What the task requires:
Each line below that holds the word "tail" counts once. Say how many such lines there are, and no more.

::: Records :::

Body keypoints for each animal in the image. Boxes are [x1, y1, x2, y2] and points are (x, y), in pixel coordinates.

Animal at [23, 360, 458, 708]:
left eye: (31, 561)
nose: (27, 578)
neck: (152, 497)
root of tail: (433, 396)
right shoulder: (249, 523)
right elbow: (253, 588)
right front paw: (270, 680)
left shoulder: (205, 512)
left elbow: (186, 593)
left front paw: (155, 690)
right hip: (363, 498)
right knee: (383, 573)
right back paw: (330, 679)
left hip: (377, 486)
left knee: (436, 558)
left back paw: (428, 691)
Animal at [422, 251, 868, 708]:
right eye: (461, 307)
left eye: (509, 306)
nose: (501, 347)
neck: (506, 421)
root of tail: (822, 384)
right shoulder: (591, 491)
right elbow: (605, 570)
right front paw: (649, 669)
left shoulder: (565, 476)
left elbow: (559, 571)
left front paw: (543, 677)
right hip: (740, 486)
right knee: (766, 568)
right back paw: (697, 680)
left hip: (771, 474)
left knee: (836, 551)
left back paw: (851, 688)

:::
::: Records :::

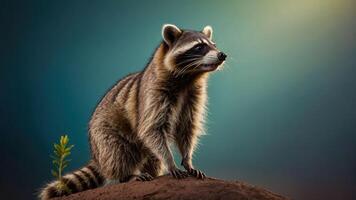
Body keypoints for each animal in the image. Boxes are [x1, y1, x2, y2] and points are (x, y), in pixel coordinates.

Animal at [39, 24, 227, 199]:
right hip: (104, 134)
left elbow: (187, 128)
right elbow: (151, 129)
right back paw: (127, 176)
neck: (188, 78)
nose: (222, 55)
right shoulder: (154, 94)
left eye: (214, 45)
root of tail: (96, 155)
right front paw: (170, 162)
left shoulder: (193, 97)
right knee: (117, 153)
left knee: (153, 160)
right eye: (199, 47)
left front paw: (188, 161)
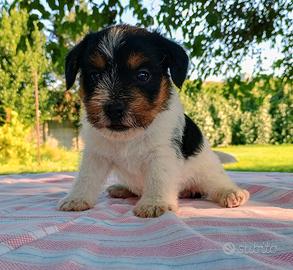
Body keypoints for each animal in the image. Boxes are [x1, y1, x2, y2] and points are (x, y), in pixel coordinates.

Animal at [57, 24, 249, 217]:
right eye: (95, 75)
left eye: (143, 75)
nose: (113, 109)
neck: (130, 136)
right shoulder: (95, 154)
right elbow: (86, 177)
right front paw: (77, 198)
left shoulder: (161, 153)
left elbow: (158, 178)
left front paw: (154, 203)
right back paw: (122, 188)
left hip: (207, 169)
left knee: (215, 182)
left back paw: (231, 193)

:::

Result for this task:
3